Denn gerade letzteres mutet ja grotesk an, wenn man heute nur die Steuersenkungsversprechen verkündet, weil die große NRW-Wahl ansteht und man danach erst über die Zeche reden will. Denkt man sich: Das ist doch zu windig, das durschaut doch jeder Wähler. Aber im Gegenteil! Es wirkt! Immer wieder! Wahl für Wahl! Und dann fragst du dich: Wer ist eigentlich der Doofe? Man selbst! Wenn das so funktioniert und jeder das weiß ist doch der der Außenseiter, der immer noch nicht gelernt hat, dass der Fluß in die andere Richtung fließt.

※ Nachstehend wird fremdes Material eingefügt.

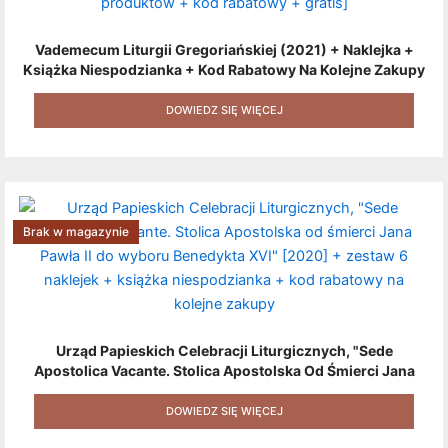
Vademecum Liturgii Gregoriańskiej (2021) + Naklejka +
Książka Niespodzianka + Kod Rabatowy Na Kolejne Zakupy
+ Gratis (książka W Formacie Elektronicznym) [zestaw 3
Produktów + Kod Rabatowy + Gratis]
DOWIEDZ SIĘ WIĘCEJ
Brak w magazynie
Urząd Papieskich Celebracji Liturgicznych, "Sede
Apostolica Vacante. Stolica Apostolska Od Śmierci Jana
Pawła II Do Wyboru Benedykta XVI" [2020] + Zestaw 6
Naklejek + Książka Niespodzianka + Kod Rabatowy Na
DOWIEDZ SIĘ WIĘCEJ
Kolejne Zakupy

Ich weiß noch nicht, was ich mit der Erkenntnis anfange. Schwer vorstellbar, dass der alte Hund in mir noch lernt Männchen zu machen. Zu viel verkorksten Idealmist aus den 80ern, konservative Erziehung und verblendeter Religionsvorstellungen von christlichen Werten steckt untrennbar in mir. Aber ich versuch mich künftig vielleicht etwas weniger darüber zu beschweren. Man will schließlich dem gesellschaftlichen Establishment nicht andauernd ans Bein pinkeln. Man muss auch mal lernen, dass „normal“ eben das ist, was den vorhandenen Normen entspricht.

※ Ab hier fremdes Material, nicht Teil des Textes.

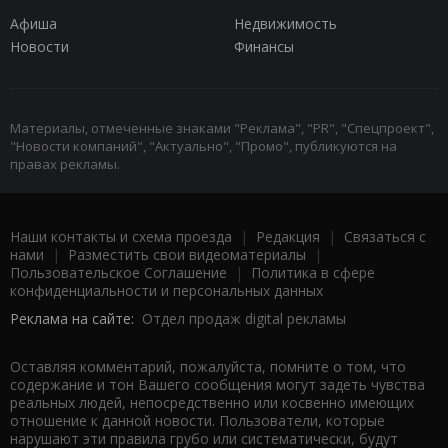
Афиша
Недвижимость
Новости
Финансы
Материалы, отмеченные знаками "Реклама", "PR", "Спецпроект",
"Новости компаний", "Актуально", "Промо", публикуются на
правах рекламы.
Наши контакты и схема проезда
|
Редакция
|
Связаться с
нами
|
Разместить свои видеоматериалы
|
Пользовательское Соглашение
|
Политика в сфере
конфиденциальности и персональных данных
Реклама на сайте:
Отдел продаж digital рекламы
Оставляя комментарий, пожалуйста, помните о том, что
содержание и тон Вашего сообщения могут задеть чувства
реальных людей, непосредственно или косвенно имеющих
отношение к данной новости. Пользователи, которые
нарушают эти правила грубо или систематически, будут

Soziale Normen (Gesellschaftliche Normen) sind konkrete Vorschriften, die das Sozialverhalten betreffen. Sie definieren mögliche Handlungsformen in einer sozialen Situation. Sie sind gesellschaftlich und kulturell bedingt und daher von Gesellschaft zu Gesellschaft verschieden, unterliegen aber immer dem sozialen Wandel. Normen sind (äußerliche) Erwartungen der Gesellschaft an das Verhalten von Individuen in unterschiedlicher Verbindlichkeit. Sie sind zu unterscheiden von (innerer) vernunftgemäßer Gewissensprüfung von Handlungen (siehe Moral, Ethik, kategorischer Imperativ).